Die Schrift als Visitenkarte – in unserer Familie wurde das kultiviert. Meine Großmutter, mein Onkel lebten es vor. Jeder Buchstabe, den sie schrieben, war ein Geschenk an jene, die ihn zu lesen bekamen. Selbst wenn es nur Rechnungen waren: „Das Fahrrad wieder gangbar gemacht. Den Rückradschlauch geflickt, einen neuen Bremszug eingezogen, fünf Speichen, ein Rücklichtbirnchen, Arbeitslohn.“

Der Handwerksbetrieb war klein. Meine Oma, mein Onkel: feinsinnige Menschen. Was ihnen blieb: die Schrift. So eine schöne Schrift wollte ich auch. Ich bemühte mich, die „a“s und „z“s in die Linien einzufügen, wie ein Puzzle. Heraus kam eine etwas rundliche, mädchenhafte Handschrift. Nicht unleserlich, aber seriell. Je mehr Teenager ich wurde, desto mehr störte mich das Serielle. Wo blieb ich, wo der Eigensinn in meiner Schrift?

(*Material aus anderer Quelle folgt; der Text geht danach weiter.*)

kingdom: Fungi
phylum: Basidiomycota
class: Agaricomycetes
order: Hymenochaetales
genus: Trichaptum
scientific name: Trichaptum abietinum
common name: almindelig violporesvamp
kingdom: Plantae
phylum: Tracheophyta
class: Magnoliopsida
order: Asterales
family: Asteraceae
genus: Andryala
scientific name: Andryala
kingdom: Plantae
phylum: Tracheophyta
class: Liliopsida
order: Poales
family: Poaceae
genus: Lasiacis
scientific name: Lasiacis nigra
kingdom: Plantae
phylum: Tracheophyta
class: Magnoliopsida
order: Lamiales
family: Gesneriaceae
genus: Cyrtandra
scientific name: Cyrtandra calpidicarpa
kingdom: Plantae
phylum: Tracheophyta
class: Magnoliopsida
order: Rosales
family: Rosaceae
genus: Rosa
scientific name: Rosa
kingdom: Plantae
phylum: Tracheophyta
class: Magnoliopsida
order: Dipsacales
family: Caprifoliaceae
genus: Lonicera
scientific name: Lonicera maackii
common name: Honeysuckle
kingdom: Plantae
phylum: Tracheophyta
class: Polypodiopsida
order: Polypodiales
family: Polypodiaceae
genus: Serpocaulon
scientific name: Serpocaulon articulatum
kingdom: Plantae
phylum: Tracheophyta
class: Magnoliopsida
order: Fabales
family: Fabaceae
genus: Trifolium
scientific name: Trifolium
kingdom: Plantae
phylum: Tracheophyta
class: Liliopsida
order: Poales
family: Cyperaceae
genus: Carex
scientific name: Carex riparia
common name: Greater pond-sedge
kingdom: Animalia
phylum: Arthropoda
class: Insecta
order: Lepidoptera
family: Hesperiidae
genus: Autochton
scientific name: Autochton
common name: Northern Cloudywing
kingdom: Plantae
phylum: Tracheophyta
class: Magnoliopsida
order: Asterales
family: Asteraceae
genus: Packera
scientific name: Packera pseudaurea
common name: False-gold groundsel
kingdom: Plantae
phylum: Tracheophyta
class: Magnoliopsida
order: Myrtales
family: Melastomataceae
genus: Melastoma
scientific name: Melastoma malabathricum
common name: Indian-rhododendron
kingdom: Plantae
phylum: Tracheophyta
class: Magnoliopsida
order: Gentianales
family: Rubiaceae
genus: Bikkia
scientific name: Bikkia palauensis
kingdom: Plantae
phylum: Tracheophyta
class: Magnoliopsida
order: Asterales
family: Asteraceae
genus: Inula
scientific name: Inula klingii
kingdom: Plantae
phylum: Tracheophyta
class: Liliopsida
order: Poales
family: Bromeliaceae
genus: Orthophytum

Der Wandel kam, unverhofft. Bevor ich mich in eine Frau verliebte, verliebte ich mich in die Schrift einer Frau. Sie hatte es raus, sie schrieb und es sah eigen aus, war effektiv dazu. Mit rasender Geschwindigkeit rutschte sie über das Blatt, weil sie sich die Abweichungen nach unten und oben weitgehend ersparte. Um ehrlich zu sein, ich begann sie zu kopieren. Der Name, der unten steht, ist in Wirklichkeit dann wohl auch nicht meiner.